Na manhã de 13 de julho, Bolatti recebeu um telefonema. Do outro lado da linha, seu empresário avisava que tinha conseguido um único ingresso para a final da Copa do Mundo. Naquela tarde, no Maracanã, o volante do Botafogo era mais um “hincha”, como os argentinos chamam seus torcedores. Na arquibancada, perto da concentração de torcedores alemães e atrás da trave em que “Higuaín marcou aquele gol anulado”, como lembra o volante, viu a seleção de seu país perder para a Alemanha por 1 a 0. Exatamente duas semanas depois, Bolatti voltará ao estádio em outra versão: como jogador e com o uniforme do Botafogo.

Se naquela tarde ficou espantado com uma briga entre torcedores brasileiros e argentinos, dessa vez a expectativa do jogador é que as cenas de violência não se repitam O que aconteceu dentro de campo, no entanto, pode ser um norte para os alvinegros. Atleta com desenvoltura para comentar o jogo, mesmo tendo que driblar a dificuldade no idioma, Bolatti falou nesta quarta-feira sobre as características do Mundial.

— Foi uma Copa excelente e especial por ser jogada no Brasil, diante da torcida sul-americana. Foram grandes jogos, e tive oportunidade de ver muitos deles. Foi um futebol impressionante, com ritmo alto, muitos gols e variações de esquema tático — elogiou. — A maioria das seleções tentou ir para cima, com muita movimentação no ataque.

Neste domingo, com a camisa do Botafogo, ele tentará repetir o gol marcado no último sábado, quando garantiu a magra vitória sobre o Coritiba, em uma noite de futebol pouco inspirado do alvinegro. Tentará repetir também o gol que marcou contra o Uruguai nas Eliminatórias, em 2009, quando confirmou a classificação argentina para a Copa do ano seguinte. Naquela noite, o então técnico argentino Maradona desabafou contra a imprensa. O reconhecimento para Bolatti foi a convocação para a seleção que foi para a África do Sul, quando atuou em duas partidas. Dessa vez, mesmo sem chances com o técnico Alejandro Sabella, não abandonou a seleção de seu país.

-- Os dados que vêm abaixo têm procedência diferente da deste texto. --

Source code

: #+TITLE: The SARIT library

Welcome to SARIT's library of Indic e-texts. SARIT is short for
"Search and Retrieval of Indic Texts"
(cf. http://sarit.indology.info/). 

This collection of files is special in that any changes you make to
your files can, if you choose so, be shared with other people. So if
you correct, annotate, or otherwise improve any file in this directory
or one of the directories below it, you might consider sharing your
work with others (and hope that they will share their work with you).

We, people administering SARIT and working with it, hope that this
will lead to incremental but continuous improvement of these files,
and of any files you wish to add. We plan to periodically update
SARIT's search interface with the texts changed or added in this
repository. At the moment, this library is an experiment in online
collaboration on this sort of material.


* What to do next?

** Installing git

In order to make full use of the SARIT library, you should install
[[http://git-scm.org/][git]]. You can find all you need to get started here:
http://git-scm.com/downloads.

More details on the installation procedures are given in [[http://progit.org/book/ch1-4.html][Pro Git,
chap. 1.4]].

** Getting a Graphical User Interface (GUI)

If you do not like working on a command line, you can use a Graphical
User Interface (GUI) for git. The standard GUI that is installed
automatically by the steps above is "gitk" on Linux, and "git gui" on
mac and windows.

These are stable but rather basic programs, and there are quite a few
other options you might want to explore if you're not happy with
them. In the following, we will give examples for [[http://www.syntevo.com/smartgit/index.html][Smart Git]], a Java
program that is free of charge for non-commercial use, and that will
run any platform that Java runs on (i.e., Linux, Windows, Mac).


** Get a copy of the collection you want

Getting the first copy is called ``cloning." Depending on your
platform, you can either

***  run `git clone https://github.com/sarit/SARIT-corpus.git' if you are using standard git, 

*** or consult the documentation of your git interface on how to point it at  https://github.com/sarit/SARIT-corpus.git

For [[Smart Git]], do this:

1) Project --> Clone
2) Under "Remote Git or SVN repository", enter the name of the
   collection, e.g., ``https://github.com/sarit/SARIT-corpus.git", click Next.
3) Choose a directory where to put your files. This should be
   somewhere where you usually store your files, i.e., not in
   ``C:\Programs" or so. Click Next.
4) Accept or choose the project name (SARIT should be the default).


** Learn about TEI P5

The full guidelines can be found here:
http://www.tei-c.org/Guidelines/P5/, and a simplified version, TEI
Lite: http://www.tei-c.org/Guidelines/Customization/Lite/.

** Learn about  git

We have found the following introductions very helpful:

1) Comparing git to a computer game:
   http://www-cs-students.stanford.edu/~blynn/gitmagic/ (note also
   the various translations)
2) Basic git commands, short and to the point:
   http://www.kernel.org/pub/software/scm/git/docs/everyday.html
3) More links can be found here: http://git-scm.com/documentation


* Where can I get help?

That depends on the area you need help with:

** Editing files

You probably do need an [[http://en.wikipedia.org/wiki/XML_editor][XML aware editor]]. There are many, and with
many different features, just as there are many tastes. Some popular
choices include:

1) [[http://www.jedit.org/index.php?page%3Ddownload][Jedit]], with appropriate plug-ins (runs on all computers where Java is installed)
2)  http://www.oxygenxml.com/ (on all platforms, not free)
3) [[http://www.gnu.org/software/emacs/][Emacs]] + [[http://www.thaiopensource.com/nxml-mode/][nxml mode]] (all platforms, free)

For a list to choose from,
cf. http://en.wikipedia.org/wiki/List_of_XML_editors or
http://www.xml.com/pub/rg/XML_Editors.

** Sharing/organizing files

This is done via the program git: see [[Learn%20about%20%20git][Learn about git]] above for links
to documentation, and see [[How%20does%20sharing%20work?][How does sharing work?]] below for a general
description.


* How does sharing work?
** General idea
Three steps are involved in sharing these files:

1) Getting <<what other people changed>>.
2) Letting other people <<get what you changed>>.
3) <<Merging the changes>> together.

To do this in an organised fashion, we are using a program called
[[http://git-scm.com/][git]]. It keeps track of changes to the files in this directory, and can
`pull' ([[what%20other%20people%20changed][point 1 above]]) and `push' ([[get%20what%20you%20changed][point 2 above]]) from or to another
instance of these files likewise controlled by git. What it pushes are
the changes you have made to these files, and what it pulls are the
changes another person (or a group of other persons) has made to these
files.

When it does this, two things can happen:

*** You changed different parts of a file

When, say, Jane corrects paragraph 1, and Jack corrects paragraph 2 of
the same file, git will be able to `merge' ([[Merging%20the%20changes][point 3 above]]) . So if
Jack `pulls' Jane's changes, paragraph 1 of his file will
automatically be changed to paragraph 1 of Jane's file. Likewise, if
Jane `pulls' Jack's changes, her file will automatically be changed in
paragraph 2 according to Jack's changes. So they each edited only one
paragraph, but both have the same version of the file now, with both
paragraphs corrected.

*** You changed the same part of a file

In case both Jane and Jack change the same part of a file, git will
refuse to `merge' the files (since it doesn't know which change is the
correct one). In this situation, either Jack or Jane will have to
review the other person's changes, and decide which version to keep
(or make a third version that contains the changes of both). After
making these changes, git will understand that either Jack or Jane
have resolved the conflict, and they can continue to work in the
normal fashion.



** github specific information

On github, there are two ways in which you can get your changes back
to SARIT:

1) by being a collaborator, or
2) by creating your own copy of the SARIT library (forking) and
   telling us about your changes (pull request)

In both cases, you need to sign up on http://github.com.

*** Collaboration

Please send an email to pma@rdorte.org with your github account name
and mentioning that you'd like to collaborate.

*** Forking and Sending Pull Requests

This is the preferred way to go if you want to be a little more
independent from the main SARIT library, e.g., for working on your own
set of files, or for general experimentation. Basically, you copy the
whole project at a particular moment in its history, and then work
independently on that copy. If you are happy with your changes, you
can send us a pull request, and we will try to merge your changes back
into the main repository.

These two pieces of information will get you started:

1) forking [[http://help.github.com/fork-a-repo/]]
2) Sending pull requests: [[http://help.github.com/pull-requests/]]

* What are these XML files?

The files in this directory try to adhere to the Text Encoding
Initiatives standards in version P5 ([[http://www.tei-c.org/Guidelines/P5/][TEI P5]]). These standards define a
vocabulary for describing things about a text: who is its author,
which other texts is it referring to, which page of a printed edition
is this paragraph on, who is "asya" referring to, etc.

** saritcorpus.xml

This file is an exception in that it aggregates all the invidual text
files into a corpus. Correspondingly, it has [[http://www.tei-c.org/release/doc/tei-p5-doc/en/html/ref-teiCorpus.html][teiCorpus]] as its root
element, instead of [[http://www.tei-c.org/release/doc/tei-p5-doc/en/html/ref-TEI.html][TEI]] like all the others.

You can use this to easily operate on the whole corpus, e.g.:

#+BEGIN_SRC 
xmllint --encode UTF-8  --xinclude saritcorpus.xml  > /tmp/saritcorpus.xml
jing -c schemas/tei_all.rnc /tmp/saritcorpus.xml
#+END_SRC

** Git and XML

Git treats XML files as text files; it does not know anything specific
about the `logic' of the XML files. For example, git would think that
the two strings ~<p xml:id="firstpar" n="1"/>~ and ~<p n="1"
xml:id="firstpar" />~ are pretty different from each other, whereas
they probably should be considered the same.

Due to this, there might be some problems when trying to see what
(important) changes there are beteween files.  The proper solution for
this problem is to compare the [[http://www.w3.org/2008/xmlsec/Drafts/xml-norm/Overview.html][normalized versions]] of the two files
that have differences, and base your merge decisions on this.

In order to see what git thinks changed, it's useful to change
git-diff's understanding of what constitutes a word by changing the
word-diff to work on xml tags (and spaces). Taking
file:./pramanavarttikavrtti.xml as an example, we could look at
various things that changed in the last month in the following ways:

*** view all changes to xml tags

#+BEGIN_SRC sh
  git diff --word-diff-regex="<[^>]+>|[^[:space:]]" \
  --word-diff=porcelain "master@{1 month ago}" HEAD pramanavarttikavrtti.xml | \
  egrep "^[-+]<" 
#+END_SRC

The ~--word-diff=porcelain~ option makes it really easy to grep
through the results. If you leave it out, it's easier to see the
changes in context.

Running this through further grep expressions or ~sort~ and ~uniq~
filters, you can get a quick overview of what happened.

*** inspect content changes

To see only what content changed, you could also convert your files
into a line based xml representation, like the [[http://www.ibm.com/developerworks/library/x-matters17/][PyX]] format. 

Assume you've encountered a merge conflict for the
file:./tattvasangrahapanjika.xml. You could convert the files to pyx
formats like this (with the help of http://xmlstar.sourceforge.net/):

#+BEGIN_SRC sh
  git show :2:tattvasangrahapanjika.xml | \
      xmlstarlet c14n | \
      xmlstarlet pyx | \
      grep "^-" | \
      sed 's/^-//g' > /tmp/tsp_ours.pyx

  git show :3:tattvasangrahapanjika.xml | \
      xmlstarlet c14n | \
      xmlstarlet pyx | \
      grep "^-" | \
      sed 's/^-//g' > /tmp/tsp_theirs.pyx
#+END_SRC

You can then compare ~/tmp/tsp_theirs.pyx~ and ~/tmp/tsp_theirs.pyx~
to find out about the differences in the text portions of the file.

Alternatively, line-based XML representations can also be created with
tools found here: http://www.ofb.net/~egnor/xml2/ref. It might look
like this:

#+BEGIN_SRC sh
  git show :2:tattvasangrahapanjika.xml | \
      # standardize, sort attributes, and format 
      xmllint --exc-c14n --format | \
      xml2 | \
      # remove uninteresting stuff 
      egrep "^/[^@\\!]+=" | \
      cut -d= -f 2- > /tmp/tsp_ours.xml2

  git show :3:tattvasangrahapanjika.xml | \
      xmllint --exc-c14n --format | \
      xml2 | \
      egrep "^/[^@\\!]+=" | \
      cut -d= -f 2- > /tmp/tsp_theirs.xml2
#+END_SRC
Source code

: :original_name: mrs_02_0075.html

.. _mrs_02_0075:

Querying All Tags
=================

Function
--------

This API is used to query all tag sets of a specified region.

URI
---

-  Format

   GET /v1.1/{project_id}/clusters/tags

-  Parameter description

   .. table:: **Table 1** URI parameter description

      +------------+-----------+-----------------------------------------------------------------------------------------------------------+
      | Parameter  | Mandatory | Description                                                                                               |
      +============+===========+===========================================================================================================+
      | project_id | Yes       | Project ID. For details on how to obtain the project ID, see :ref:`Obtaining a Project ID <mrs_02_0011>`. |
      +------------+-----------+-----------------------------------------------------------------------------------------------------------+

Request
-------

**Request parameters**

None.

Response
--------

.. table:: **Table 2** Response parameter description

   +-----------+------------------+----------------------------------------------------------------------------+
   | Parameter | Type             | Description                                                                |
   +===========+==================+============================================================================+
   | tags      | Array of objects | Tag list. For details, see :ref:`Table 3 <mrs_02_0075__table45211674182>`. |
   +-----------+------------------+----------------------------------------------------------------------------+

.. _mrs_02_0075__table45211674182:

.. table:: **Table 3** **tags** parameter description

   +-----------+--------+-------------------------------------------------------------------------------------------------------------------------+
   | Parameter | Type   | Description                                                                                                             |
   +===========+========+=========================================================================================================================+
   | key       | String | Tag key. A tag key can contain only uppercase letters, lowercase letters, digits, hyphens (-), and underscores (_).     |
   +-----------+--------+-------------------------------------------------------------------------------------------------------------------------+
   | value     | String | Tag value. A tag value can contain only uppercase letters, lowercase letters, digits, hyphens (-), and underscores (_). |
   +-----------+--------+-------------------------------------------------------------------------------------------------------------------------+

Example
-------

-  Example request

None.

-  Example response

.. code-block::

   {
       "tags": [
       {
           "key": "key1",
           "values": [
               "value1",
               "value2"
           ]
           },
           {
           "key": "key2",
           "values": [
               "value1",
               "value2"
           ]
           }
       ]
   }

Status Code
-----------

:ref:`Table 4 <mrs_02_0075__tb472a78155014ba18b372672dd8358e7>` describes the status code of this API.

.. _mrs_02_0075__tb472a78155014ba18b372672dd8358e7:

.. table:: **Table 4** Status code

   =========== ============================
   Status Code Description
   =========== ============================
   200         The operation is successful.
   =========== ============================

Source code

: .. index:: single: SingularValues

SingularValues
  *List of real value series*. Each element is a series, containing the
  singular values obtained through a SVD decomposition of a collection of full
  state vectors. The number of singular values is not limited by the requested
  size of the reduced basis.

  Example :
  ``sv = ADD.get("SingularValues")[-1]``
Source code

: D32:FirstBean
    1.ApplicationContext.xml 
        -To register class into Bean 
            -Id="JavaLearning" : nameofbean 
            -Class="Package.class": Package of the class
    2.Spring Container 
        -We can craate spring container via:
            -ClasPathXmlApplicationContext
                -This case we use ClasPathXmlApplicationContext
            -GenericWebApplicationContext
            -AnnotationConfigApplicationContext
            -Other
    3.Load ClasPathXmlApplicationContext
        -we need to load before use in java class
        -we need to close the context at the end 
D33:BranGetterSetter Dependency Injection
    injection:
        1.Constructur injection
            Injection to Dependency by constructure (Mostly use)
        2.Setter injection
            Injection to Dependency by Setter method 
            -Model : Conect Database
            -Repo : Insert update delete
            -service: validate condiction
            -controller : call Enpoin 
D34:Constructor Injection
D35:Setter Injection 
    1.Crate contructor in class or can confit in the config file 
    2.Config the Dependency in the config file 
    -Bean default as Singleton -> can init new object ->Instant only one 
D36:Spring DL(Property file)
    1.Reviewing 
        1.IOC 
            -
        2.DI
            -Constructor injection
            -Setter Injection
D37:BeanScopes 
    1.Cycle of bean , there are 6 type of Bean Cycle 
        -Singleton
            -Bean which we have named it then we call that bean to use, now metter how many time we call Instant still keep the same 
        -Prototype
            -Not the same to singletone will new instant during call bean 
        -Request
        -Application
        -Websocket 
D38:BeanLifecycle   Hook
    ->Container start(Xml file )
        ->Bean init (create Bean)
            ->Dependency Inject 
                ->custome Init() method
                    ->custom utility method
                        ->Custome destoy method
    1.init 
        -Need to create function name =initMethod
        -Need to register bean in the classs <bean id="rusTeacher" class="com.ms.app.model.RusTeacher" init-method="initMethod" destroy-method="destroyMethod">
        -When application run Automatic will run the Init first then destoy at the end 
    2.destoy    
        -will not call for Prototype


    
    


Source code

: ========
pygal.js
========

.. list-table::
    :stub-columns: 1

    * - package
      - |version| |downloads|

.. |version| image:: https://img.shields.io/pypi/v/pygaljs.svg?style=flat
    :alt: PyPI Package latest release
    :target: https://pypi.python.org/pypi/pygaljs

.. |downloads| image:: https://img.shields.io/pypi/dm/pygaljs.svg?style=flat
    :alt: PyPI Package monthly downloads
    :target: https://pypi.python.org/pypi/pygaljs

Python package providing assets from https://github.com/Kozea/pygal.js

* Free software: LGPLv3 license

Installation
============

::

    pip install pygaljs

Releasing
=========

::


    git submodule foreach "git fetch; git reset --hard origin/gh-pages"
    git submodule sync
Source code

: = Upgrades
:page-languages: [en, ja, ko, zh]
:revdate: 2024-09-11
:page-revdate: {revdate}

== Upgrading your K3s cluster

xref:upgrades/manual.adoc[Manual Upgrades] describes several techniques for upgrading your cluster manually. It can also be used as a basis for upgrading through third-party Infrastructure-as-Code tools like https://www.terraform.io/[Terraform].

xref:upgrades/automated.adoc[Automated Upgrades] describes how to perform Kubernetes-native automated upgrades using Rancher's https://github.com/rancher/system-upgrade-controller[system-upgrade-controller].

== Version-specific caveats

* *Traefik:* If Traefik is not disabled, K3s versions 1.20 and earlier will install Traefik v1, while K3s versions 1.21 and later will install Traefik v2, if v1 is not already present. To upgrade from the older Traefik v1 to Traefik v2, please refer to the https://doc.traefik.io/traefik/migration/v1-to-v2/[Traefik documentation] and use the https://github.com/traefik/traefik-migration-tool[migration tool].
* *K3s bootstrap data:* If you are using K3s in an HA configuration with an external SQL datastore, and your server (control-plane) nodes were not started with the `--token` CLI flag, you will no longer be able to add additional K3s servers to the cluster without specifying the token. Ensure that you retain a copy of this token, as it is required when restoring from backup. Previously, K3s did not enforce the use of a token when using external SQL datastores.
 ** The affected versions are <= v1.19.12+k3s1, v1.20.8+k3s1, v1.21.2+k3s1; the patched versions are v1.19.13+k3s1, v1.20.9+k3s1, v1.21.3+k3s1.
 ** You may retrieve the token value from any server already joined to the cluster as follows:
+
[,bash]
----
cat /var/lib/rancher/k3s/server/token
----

— A maioria das pessoas sabia que a Alemanha era o melhor time, que jogava melhor. Contra a Argentina, que foi melhorando durante a Copa, encontraram um sistema defensivo bom, fechado e que, quando tinha oportunidade, matava o jogo. A final foi o melhor jogo da Argentina na Copa, com muitas possibilidades de vencer e as melhores chances de gol, mas a Alemanha marcou e definiu o jogo — lamentou Bolatti, que tem seu dia de “hincha” apenas na memória. — A bateria do meu celular acabou naquele dia, e não tenho nenhuma foto do jogo. Só os torcedores argentinos e do Botafogo que tiraram fotos comigo têm.

DEFINIÇÕES NO MEIO-CAMPO

Contra o Flamengo, Bolatti não estará sozinho no Maracanã, mas o técnico Vágner Mancini não definiu ainda quem serão seus dez companheiros. Nesta quarta-feira, em treino de ataque contra a defesa, ele armou a retaguarda com Edílson na lateral-direita. Contra o Coritiba, o jogador estava suspenso, e Lucas atuou no setor. Bolívar, Dória e Júlio César completaram o sistema defensivo. O último entra na vaga do titular Júnior César, suspenso.

Com uma luxação no cotovelo esquerdo, Aírton foi poupado do treino desta quarta-feira, mas está liberado pelo departamento médico para o clássico e deve ser titular. Gabriel corre por fora. Certa é a volta de Emerson, que, suspenso, não enfrentou o Coritiba. Quem também está liberado para atuar é o meia Carlos Alberto. Com dores musculares, ele foi poupado do jogo em Volta Redonda no último sábado. Para Bolatti, o meia pode ajudar o Botafogo a reter a posse de bola no clássico.

— É importante um jogador como o Carlos Alberto, que é diferente, pede a bola e faz o time jogar, mas isso (sua escalação) vai depender do treinador — ressaltou o argentino, que falou também sobre a volta de Emerson ao ataque. — Tem muita experiência e pode nos dar tranquilidade. No sábado, não fizemos um grande jogo, mas, com a qualidade que temos, sabemos que podemos ir um pouco melhor.